Dulu ia pernah melihat seorang nelayan, seorang pendatang dari Buton, asyik mencangkul di tengah lumpur cokelat, saat laut meti. Rasa ingin tahunya bangkit. Apa yang dicari nelayan di tengah lumpur menjijikkan itu? Tapi, rasa penasarannya segera terjawab, saat nelayan tersebut menarik sejenis makhluk laut berwarna kemerah-merahan ke permukaan. 

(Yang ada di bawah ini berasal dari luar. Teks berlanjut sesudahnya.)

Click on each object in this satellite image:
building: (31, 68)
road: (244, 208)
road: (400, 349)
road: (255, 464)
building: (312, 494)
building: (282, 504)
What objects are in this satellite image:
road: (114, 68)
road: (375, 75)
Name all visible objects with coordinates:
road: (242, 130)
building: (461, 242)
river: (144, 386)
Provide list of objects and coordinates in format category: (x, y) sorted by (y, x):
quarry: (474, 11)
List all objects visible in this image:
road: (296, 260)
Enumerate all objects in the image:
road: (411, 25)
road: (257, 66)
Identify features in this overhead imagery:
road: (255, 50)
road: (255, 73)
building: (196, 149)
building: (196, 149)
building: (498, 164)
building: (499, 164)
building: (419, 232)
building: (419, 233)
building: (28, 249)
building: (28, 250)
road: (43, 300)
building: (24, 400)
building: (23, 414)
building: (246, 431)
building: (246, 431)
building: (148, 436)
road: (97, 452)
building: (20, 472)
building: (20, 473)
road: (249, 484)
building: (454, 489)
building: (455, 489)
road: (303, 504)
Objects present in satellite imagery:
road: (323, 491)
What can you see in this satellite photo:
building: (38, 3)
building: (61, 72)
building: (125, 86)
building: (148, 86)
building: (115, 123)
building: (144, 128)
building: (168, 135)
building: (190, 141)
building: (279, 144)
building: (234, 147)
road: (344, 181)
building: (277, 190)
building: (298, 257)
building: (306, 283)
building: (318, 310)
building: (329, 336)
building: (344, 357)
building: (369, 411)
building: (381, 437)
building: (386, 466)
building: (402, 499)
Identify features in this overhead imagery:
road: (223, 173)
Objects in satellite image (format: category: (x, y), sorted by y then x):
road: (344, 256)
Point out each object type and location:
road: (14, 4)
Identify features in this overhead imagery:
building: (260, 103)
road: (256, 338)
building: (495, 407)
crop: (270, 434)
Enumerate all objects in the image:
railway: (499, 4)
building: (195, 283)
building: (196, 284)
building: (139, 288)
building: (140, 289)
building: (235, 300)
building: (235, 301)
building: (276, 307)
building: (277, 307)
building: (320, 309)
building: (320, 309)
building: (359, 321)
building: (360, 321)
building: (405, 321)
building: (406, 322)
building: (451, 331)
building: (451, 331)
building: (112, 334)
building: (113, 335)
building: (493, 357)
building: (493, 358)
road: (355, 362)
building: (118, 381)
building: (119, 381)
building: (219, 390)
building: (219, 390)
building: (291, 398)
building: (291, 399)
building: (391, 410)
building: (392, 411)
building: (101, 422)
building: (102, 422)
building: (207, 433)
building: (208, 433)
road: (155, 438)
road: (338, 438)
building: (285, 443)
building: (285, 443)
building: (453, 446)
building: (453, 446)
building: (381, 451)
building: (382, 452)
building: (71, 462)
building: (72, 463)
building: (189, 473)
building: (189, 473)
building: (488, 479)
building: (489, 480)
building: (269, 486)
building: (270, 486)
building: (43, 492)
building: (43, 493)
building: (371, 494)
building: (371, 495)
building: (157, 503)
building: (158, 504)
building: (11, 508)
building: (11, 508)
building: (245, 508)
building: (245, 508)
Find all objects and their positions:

Uh, betapa menjijikkannya. Sekaligus betapa memesonanya. Baru pertama kali dalam hidupnya ia menyaksikan cacing laut. Cacing laut yang panjang dan kemerahan itu menggeliat-geliat di tangan si nelayan.

Laut benar-benar meti. Sehingga, kalau mau, seseorang bisa berjalan kaki melewati dasar laut yang terbuka sampai ke kantor gubernur yang berada di sisi pantai yang satunya.

Saat sedang asyik menyusuri dasar laut dengan matanya, Harjoyo menangkap sosok yang tidak asing lagi baginya. Albert. Sahabatnya itu sedang mengaduk-aduk sesuatu di dasar laut. Apa yang sedang dikerjakan Albert di sana? Apakah ia sedang mencari cacing laut? 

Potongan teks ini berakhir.